TASK DIRECTIONS
Please retype the stretch of rows from the line containing "Как правильно обшить пол" through the line containing "ровной основы, поэтому", copying each line exactly as it appears.
- Opening Delimiter -
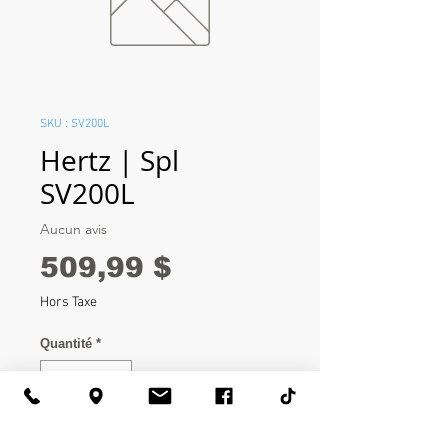
SKU : SV200L
Hertz | Spl
SV200L
Aucun avis
Prix
509,99 $
Hors Taxe
Quantité
*
Ajouter au panier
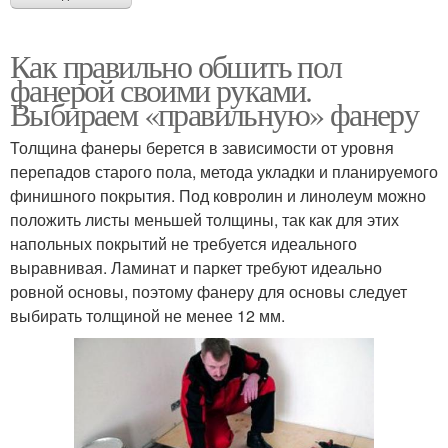
Как правильно обшить пол
фанерой своими руками.
Выбираем «правильную» фанеру
Толщина фанеры берется в зависимости от уровня
перепадов старого пола, метода укладки и планируемого
финишного покрытия. Под ковролин и линолеум можно
положить листы меньшей толщины, так как для этих
напольных покрытий не требуется идеального
выравнивая. Ламинат и паркет требуют идеально
ровной основы, поэтому фанеру для основы следует
выбирать толщиной не менее 12 мм.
- Closing Delimiter -
PROBLEM SOLUTION
Как правильно обшить пол
фанерой своими руками.
Выбираем «правильную» фанеру
Толщина фанеры берется в зависимости от уровня
перепадов старого пола, метода укладки и планируемого
финишного покрытия. Под ковролин и линолеум можно
положить листы меньшей толщины, так как для этих
напольных покрытий не требуется идеального
выравнивая. Ламинат и паркет требуют идеально
ровной основы, поэтому фанеру для основы следует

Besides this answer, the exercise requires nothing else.